:: AIM OF THE EXERCISE ::
Below is a block of entries; repeat exactly the lines starting at the line that contains "855 417 11.34" and ending at the line that contains "120 99 21.50", both included.
===== TASK MATERIAL
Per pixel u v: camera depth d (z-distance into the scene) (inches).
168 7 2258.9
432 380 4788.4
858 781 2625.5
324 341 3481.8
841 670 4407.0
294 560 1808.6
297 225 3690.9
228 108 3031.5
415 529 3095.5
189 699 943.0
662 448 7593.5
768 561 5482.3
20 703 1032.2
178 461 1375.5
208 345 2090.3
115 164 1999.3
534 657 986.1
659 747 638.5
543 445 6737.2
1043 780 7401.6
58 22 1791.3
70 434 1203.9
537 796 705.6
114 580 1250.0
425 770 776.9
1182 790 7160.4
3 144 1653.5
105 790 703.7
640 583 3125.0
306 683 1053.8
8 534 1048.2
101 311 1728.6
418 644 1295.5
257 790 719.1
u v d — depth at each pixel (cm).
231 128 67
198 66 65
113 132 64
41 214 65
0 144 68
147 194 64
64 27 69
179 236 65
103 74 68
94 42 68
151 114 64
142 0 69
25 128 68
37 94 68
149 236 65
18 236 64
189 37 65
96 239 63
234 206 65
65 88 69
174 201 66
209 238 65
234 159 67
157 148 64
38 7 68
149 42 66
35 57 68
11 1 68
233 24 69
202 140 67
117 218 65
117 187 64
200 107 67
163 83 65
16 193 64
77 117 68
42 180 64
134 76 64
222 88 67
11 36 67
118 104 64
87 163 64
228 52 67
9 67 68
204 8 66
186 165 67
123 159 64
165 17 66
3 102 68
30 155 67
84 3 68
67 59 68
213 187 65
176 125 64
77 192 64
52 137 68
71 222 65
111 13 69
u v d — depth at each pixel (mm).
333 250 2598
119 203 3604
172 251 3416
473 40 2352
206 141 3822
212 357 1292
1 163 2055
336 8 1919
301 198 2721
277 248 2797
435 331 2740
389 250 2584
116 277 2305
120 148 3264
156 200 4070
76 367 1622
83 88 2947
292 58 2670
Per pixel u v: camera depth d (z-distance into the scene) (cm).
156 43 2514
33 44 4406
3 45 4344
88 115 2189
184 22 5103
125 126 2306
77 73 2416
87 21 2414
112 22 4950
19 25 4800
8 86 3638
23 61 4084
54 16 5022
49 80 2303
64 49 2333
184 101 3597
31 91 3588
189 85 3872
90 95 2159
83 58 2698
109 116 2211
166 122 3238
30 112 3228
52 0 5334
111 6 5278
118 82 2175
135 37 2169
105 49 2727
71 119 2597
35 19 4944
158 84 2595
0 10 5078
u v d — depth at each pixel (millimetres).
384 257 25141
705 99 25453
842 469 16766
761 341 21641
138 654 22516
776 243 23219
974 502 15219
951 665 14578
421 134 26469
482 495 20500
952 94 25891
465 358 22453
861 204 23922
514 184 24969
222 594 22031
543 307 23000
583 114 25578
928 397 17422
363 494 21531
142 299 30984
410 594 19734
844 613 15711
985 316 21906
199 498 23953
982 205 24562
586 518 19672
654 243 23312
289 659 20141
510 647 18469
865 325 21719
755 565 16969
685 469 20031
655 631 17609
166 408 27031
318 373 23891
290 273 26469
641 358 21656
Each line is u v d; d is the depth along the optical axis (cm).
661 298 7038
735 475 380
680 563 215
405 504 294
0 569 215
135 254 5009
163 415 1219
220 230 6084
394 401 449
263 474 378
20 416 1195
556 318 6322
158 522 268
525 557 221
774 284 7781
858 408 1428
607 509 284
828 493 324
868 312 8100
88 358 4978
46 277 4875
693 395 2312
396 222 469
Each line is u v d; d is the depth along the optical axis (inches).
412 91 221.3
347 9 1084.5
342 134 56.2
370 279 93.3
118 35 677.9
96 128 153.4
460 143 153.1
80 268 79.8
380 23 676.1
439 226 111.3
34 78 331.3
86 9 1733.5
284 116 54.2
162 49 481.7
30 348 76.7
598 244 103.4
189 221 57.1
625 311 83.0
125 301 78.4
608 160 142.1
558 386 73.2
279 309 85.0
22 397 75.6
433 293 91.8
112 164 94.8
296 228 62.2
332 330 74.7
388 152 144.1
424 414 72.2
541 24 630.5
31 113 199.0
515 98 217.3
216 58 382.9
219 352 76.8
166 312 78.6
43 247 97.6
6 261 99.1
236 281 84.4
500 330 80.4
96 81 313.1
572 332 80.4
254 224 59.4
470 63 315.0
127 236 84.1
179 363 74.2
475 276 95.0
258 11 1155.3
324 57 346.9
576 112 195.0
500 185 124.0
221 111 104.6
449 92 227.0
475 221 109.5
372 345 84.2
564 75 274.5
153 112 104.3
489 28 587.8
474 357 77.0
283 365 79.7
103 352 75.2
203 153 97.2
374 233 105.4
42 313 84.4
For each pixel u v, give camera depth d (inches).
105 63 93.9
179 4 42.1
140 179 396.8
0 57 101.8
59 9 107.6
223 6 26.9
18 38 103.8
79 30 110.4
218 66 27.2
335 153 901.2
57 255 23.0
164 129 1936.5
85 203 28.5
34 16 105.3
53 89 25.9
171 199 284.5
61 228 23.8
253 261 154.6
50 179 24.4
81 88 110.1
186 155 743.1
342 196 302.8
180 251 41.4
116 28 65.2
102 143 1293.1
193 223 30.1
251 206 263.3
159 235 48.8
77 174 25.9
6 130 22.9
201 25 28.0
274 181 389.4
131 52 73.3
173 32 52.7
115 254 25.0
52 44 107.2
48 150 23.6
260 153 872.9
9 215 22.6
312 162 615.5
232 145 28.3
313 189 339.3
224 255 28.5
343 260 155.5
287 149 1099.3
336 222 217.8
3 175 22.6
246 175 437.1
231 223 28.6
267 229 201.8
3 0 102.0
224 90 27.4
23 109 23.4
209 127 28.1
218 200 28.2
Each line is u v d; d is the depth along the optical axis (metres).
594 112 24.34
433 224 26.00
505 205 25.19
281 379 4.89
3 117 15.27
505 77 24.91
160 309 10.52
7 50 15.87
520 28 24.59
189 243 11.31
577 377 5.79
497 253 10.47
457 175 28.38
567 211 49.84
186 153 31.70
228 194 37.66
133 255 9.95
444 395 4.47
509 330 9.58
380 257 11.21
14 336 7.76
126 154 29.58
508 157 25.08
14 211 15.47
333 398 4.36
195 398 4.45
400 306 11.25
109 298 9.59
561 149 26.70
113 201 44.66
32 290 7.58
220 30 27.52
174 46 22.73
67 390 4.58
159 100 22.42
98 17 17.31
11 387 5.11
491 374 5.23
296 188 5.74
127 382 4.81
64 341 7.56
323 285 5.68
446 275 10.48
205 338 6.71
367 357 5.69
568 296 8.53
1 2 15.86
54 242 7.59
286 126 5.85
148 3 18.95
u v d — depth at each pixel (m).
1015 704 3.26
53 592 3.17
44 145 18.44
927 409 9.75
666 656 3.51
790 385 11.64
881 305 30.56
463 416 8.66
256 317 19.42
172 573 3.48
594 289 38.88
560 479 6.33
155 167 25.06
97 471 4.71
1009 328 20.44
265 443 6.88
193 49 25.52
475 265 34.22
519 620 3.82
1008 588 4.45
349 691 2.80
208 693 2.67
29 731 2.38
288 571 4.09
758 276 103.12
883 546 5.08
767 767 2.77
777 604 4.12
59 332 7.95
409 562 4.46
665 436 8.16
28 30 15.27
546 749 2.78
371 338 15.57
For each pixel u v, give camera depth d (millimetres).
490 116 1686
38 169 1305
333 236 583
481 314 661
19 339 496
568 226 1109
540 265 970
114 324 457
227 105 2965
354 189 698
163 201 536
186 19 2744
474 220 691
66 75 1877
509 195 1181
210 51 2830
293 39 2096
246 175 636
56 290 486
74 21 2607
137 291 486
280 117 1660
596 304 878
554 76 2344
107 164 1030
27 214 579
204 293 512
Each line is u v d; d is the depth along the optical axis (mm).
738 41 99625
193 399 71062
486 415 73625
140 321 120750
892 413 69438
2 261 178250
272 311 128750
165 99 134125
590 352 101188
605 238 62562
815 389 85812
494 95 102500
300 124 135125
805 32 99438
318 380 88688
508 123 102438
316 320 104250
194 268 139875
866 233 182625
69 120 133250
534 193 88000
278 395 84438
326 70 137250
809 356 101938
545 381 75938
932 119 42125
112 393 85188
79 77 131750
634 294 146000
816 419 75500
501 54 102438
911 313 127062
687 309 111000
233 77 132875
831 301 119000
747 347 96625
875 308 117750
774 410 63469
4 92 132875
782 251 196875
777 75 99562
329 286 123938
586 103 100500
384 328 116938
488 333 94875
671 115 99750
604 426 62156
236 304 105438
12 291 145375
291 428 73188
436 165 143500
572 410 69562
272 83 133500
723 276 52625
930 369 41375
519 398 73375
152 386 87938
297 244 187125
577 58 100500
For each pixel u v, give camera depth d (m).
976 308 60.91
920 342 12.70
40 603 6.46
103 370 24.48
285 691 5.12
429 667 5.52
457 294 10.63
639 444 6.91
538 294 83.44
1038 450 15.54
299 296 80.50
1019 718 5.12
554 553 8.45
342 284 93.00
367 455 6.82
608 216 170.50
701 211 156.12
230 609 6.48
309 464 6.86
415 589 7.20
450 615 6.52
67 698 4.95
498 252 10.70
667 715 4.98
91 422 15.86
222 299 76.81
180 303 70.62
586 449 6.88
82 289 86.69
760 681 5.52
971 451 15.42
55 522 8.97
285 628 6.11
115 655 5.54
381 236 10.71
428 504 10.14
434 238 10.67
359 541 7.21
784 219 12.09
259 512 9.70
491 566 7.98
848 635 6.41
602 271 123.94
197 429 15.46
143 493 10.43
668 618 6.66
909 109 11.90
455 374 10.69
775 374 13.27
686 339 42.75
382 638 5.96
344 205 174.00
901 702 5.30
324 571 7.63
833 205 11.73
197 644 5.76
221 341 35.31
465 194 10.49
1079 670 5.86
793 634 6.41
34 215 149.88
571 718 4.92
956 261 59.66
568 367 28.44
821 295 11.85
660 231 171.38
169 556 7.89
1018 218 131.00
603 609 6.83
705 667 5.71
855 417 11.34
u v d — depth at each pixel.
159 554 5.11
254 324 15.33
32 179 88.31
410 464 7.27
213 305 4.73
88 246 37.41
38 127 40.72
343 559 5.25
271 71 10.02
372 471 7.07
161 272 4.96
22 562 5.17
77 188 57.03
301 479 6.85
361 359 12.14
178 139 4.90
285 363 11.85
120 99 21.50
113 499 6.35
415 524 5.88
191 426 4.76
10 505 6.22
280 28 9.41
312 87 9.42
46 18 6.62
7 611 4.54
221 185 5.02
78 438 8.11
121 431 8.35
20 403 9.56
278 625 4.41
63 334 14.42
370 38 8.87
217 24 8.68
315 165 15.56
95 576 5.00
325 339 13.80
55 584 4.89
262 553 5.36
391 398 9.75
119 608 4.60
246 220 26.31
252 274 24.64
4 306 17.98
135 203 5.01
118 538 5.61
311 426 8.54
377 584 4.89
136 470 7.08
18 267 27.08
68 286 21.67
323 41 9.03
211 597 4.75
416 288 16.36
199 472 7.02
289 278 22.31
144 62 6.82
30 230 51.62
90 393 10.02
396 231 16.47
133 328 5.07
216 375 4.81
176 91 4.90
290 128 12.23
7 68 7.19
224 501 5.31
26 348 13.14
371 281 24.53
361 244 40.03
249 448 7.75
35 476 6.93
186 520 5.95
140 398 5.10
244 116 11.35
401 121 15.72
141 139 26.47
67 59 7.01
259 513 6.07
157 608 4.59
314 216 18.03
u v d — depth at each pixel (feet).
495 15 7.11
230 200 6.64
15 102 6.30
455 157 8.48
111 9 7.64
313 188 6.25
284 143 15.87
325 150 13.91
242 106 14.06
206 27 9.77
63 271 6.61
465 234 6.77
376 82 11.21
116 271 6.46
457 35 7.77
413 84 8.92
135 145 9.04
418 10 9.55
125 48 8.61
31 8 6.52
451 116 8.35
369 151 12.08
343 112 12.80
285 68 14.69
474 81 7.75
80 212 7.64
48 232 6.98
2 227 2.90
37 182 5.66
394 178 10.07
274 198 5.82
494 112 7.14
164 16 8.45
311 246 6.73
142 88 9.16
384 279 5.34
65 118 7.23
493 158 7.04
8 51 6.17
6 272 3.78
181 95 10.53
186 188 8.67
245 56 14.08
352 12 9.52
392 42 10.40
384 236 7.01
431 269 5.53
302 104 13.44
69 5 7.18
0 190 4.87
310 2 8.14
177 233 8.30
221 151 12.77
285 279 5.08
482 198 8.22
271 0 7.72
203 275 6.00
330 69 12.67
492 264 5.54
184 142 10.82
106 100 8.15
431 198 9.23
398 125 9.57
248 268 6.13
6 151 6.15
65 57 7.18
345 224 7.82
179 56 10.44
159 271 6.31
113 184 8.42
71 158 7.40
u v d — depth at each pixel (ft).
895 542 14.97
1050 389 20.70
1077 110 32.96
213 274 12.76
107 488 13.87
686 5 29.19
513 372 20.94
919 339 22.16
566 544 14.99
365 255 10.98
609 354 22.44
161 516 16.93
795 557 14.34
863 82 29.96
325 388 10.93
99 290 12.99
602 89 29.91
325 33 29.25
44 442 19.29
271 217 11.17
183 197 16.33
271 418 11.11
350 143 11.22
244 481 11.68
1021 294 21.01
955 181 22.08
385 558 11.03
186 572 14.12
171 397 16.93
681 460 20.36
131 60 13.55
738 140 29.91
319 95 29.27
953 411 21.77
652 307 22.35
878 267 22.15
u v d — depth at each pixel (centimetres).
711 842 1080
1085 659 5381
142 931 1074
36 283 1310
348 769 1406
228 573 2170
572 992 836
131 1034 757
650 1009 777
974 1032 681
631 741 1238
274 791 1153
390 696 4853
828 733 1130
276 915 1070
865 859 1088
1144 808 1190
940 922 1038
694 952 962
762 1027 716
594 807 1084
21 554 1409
==========
:: SOLUTION FOR THIS TASK ::
855 417 11.34
u v d — depth at each pixel.
159 554 5.11
254 324 15.33
32 179 88.31
410 464 7.27
213 305 4.73
88 246 37.41
38 127 40.72
343 559 5.25
271 71 10.02
372 471 7.07
161 272 4.96
22 562 5.17
77 188 57.03
301 479 6.85
361 359 12.14
178 139 4.90
285 363 11.85
120 99 21.50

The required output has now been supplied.